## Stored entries

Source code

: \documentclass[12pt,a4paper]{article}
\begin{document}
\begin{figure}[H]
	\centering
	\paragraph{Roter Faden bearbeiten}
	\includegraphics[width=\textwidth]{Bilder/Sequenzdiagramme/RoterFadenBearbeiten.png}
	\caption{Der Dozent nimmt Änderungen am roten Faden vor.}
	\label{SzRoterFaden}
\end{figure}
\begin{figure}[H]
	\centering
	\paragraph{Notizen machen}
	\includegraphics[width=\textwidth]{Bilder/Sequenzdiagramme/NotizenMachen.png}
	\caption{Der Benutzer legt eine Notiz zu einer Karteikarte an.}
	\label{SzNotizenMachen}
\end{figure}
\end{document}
--
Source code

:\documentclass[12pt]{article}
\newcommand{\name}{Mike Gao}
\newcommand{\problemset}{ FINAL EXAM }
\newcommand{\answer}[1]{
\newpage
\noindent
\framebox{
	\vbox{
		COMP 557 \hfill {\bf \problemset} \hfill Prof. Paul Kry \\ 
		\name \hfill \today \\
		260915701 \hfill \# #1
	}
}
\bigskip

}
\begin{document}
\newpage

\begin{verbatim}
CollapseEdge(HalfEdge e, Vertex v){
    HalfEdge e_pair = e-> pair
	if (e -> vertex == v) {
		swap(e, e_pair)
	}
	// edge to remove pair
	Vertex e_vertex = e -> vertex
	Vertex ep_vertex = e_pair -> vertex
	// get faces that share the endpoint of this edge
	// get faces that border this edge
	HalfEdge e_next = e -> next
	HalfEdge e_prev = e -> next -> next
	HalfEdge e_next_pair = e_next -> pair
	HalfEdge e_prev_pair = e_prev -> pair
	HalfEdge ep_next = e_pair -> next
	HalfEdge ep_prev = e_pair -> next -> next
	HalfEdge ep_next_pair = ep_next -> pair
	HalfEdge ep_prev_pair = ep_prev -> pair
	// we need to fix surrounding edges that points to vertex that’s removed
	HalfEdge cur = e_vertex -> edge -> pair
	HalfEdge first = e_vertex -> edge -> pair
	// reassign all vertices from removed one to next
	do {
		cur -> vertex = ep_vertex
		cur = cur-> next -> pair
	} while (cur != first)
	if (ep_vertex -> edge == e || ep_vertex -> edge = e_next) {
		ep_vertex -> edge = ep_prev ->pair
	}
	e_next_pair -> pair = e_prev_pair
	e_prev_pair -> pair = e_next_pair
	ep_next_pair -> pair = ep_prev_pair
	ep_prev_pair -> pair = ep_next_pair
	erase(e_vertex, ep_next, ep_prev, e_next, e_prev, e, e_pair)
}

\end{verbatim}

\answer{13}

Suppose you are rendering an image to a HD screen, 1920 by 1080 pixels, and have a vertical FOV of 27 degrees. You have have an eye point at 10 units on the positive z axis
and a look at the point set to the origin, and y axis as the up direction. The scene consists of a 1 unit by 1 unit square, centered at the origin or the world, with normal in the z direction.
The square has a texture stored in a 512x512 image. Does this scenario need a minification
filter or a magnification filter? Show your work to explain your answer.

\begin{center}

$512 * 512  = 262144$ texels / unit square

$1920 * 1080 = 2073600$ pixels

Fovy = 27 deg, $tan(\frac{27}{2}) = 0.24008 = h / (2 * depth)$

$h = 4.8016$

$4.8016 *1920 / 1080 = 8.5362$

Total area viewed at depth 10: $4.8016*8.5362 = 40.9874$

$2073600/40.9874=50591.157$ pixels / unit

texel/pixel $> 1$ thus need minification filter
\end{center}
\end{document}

## What the task requires
Working through the entries above, copy every line in which "pixels" is found.

## Exercise solution
Suppose you are rendering an image to a HD screen, 1920 by 1080 pixels, and have a vertical FOV of 27 degrees. You have have an eye point at 10 units on the positive z axis
$1920 * 1080 = 2073600$ pixels
$2073600/40.9874=50591.157$ pixels / unit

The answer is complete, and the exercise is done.